How long are you willing to commute? This will give you a geographical boundary to look within.
Do you have children? If so, carefully investigate the school system that your children will be attending. See what learning opportunities are available to them. Even if you don't have kids or your children attend private school, the quality of the schools in your community will have an impact on the resale value of your home.
Do you like high-energy environments or peace and quiet? When some people go home, they want to leave the world behind and relax in the peace and quiet of their personal retreat. Others would be bored to death by that environment and need more interaction and energy.
What aspects of a community are important to you? Envision the perfect neighborhood. Ask yourself what makes it perfect? Then seek out that neighborhood.
When you're looking at homes, try to get a feel for the neighborhood to see if it's right for you. Talk to the neighbors and ask them what it's like. Be nosy. After all, you might live there for quite some time.
Are there association fees? Be sure to check if there are homeowner association fees and how they may impact your budget.
When you're deciding what type of home is right for you, you not only have to think about now, you must think about your future. Will your family be growing? Are you going to need an office at home? Are you going to be able to keep up with the maintenance? You don't want to buy a home and then find out three years later that you have outgrown it.

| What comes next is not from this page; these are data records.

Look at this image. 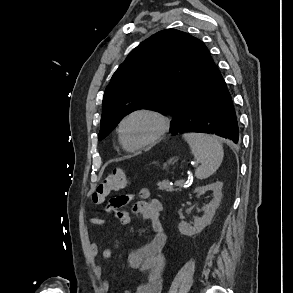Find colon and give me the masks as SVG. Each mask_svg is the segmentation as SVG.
<instances>
[{
	"label": "colon",
	"mask_w": 293,
	"mask_h": 293,
	"mask_svg": "<svg viewBox=\"0 0 293 293\" xmlns=\"http://www.w3.org/2000/svg\"><path fill=\"white\" fill-rule=\"evenodd\" d=\"M128 183V174L122 169H114L103 177L96 188L93 198L95 201L100 202L113 192L125 188Z\"/></svg>",
	"instance_id": "5ec220e1"
}]
</instances>
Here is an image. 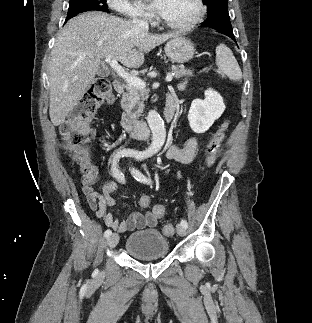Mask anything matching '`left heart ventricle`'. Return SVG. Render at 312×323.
I'll return each instance as SVG.
<instances>
[{
    "instance_id": "1",
    "label": "left heart ventricle",
    "mask_w": 312,
    "mask_h": 323,
    "mask_svg": "<svg viewBox=\"0 0 312 323\" xmlns=\"http://www.w3.org/2000/svg\"><path fill=\"white\" fill-rule=\"evenodd\" d=\"M197 7L195 0H167L163 14L174 22L176 18H186L187 14H197Z\"/></svg>"
}]
</instances>
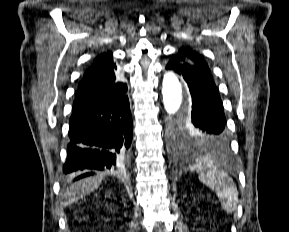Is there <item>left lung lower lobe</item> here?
Instances as JSON below:
<instances>
[{
	"label": "left lung lower lobe",
	"mask_w": 289,
	"mask_h": 232,
	"mask_svg": "<svg viewBox=\"0 0 289 232\" xmlns=\"http://www.w3.org/2000/svg\"><path fill=\"white\" fill-rule=\"evenodd\" d=\"M166 69L178 73L188 85L192 98L188 119L192 127L210 141L213 151L226 152L230 139L225 127L223 104L210 71L177 56L170 59Z\"/></svg>",
	"instance_id": "1"
}]
</instances>
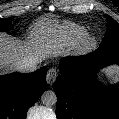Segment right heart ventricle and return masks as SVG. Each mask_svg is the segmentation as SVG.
Returning a JSON list of instances; mask_svg holds the SVG:
<instances>
[{"label":"right heart ventricle","instance_id":"right-heart-ventricle-1","mask_svg":"<svg viewBox=\"0 0 119 119\" xmlns=\"http://www.w3.org/2000/svg\"><path fill=\"white\" fill-rule=\"evenodd\" d=\"M62 33L63 44L74 45L86 35V30L80 25L70 23L63 27Z\"/></svg>","mask_w":119,"mask_h":119}]
</instances>
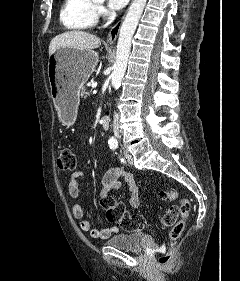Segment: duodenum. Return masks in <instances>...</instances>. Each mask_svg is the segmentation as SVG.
Masks as SVG:
<instances>
[{"mask_svg":"<svg viewBox=\"0 0 240 281\" xmlns=\"http://www.w3.org/2000/svg\"><path fill=\"white\" fill-rule=\"evenodd\" d=\"M101 126L107 130L110 126V116L108 112H104L100 119Z\"/></svg>","mask_w":240,"mask_h":281,"instance_id":"410a0bca","label":"duodenum"}]
</instances>
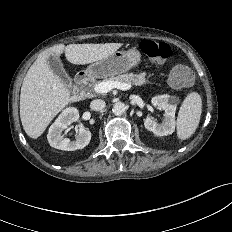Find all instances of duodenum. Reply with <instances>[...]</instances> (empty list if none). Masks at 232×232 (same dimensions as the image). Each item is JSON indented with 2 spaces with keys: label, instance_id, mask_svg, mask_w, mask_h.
<instances>
[{
  "label": "duodenum",
  "instance_id": "duodenum-1",
  "mask_svg": "<svg viewBox=\"0 0 232 232\" xmlns=\"http://www.w3.org/2000/svg\"><path fill=\"white\" fill-rule=\"evenodd\" d=\"M89 81V74L87 72H79L75 77V82L79 86H84Z\"/></svg>",
  "mask_w": 232,
  "mask_h": 232
}]
</instances>
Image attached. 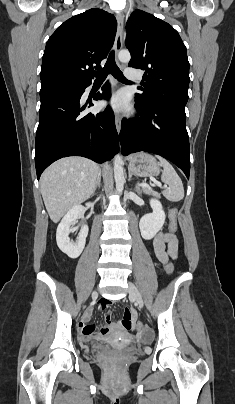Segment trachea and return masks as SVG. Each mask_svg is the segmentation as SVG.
Wrapping results in <instances>:
<instances>
[{
  "mask_svg": "<svg viewBox=\"0 0 235 404\" xmlns=\"http://www.w3.org/2000/svg\"><path fill=\"white\" fill-rule=\"evenodd\" d=\"M110 72L118 81L129 82L115 63L114 51L110 52L105 66L100 71L95 72L96 81H104Z\"/></svg>",
  "mask_w": 235,
  "mask_h": 404,
  "instance_id": "1",
  "label": "trachea"
}]
</instances>
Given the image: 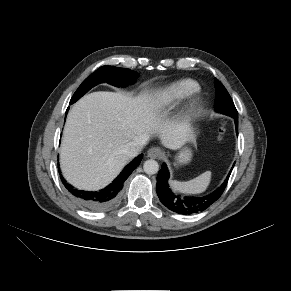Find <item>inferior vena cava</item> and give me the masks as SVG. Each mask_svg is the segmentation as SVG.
<instances>
[{"label":"inferior vena cava","instance_id":"1","mask_svg":"<svg viewBox=\"0 0 291 291\" xmlns=\"http://www.w3.org/2000/svg\"><path fill=\"white\" fill-rule=\"evenodd\" d=\"M147 139L142 138L136 141H131L124 146L123 152L129 158H133L139 154Z\"/></svg>","mask_w":291,"mask_h":291}]
</instances>
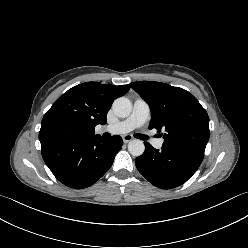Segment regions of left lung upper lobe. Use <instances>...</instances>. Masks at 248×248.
Listing matches in <instances>:
<instances>
[{
  "label": "left lung upper lobe",
  "mask_w": 248,
  "mask_h": 248,
  "mask_svg": "<svg viewBox=\"0 0 248 248\" xmlns=\"http://www.w3.org/2000/svg\"><path fill=\"white\" fill-rule=\"evenodd\" d=\"M130 86L151 109L149 129L165 131L163 147L204 155L210 135L209 117L192 94L161 82H134Z\"/></svg>",
  "instance_id": "5c2ea615"
}]
</instances>
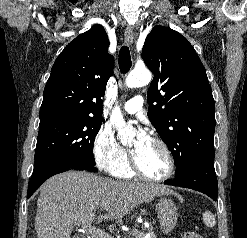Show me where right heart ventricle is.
Returning <instances> with one entry per match:
<instances>
[{
    "label": "right heart ventricle",
    "instance_id": "right-heart-ventricle-1",
    "mask_svg": "<svg viewBox=\"0 0 247 238\" xmlns=\"http://www.w3.org/2000/svg\"><path fill=\"white\" fill-rule=\"evenodd\" d=\"M112 174L118 178H132L134 176L128 161L117 167Z\"/></svg>",
    "mask_w": 247,
    "mask_h": 238
}]
</instances>
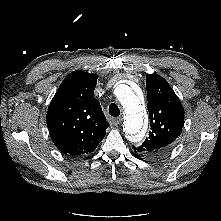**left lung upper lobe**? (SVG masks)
Returning <instances> with one entry per match:
<instances>
[{
    "instance_id": "left-lung-upper-lobe-1",
    "label": "left lung upper lobe",
    "mask_w": 221,
    "mask_h": 221,
    "mask_svg": "<svg viewBox=\"0 0 221 221\" xmlns=\"http://www.w3.org/2000/svg\"><path fill=\"white\" fill-rule=\"evenodd\" d=\"M146 89L151 131L135 153L158 158L171 149L184 126L183 106L167 81L157 74L147 75Z\"/></svg>"
}]
</instances>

If you like privacy and independence, buying a single-family residence might be the right choice for you. Decide whether you want a new home, a previously-owned home or a fixer-upper. If you buy a newly built home, be sure to figure in the cost of upgrades and landscaping, which aren't usually included in the base price. You might be better off with a previously owned home in good repair. A fixer-upper, on the other hand, may allow you to purchase more home for your money. Your house will quickly increase in value as you put work into it - as long as you're willing to invest the time and money it requires to do the job right.

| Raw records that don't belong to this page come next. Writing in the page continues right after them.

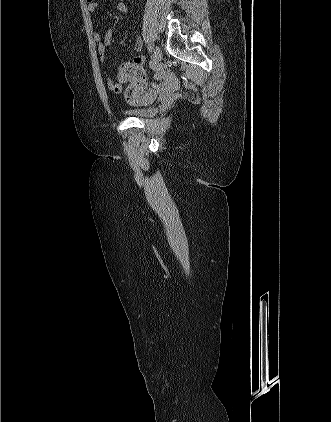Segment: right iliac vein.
Instances as JSON below:
<instances>
[{"label": "right iliac vein", "mask_w": 331, "mask_h": 422, "mask_svg": "<svg viewBox=\"0 0 331 422\" xmlns=\"http://www.w3.org/2000/svg\"><path fill=\"white\" fill-rule=\"evenodd\" d=\"M161 60V51L158 47H155L153 49V53H152V67L156 68L159 65V62Z\"/></svg>", "instance_id": "63e3f726"}]
</instances>
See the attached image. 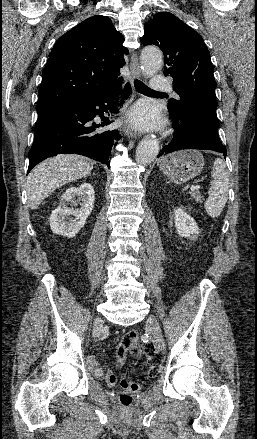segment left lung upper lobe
Masks as SVG:
<instances>
[{"mask_svg": "<svg viewBox=\"0 0 257 439\" xmlns=\"http://www.w3.org/2000/svg\"><path fill=\"white\" fill-rule=\"evenodd\" d=\"M140 41L163 51L164 74L173 78V89L180 97L168 101L169 113L200 112L218 122L213 66L202 37L175 15L159 12L145 23Z\"/></svg>", "mask_w": 257, "mask_h": 439, "instance_id": "5c2ea615", "label": "left lung upper lobe"}]
</instances>
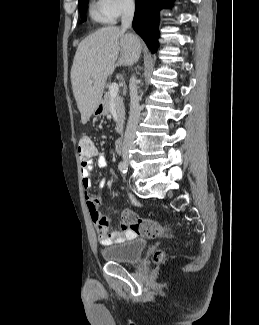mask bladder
<instances>
[{
  "instance_id": "31cf9c89",
  "label": "bladder",
  "mask_w": 259,
  "mask_h": 325,
  "mask_svg": "<svg viewBox=\"0 0 259 325\" xmlns=\"http://www.w3.org/2000/svg\"><path fill=\"white\" fill-rule=\"evenodd\" d=\"M146 247L147 241L145 239L136 238L103 248L101 256L107 262L133 264L140 260Z\"/></svg>"
}]
</instances>
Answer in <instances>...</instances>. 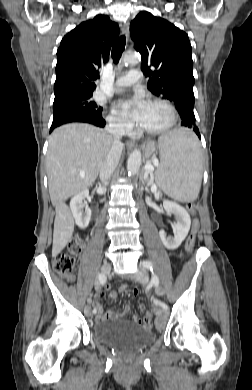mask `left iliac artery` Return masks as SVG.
<instances>
[{
	"mask_svg": "<svg viewBox=\"0 0 252 390\" xmlns=\"http://www.w3.org/2000/svg\"><path fill=\"white\" fill-rule=\"evenodd\" d=\"M143 267L149 269L152 272V283L157 287L159 285V278L158 276L153 272V264L149 260L143 261ZM154 303L156 305L161 306L164 310L168 309V306L166 303L160 301V300H154Z\"/></svg>",
	"mask_w": 252,
	"mask_h": 390,
	"instance_id": "44dca946",
	"label": "left iliac artery"
}]
</instances>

A condominium is halfway between an apartment and a house. You still own the building and the property, but you pay maintenance fees every month that pay for cutting the grass, trimming the hedges, painting the shutters, etc. You're still responsible for interior repairs and maintenance. Be sure to read the homeowners agreement before you decide to buy a condominium. These documents dictate what is and isn't allowed on the property and can include anything from how many and what types of vehicles can be parked in your driveway to how many pets you can own.
Co-ops are more frequent in larger cities and they're becoming increasingly popular. In a co-op, you're a renter, but you're also part of a group that serves as a landlord. You buy into the association.
The drawbacks to a small house are obvious - not enough space. But there are drawbacks to a large home as well. Upkeep is considerably more work with a large home. The spaciousness that once brought you such happiness may lead to the frustration of never-ending cleaning and maintenance. Consider how much space you need, how many rooms you need and how much furniture you want to have. Limit your home size to meet these requirements unless you're willing to put in a lot of time or hire maintenance and cleaning professionals.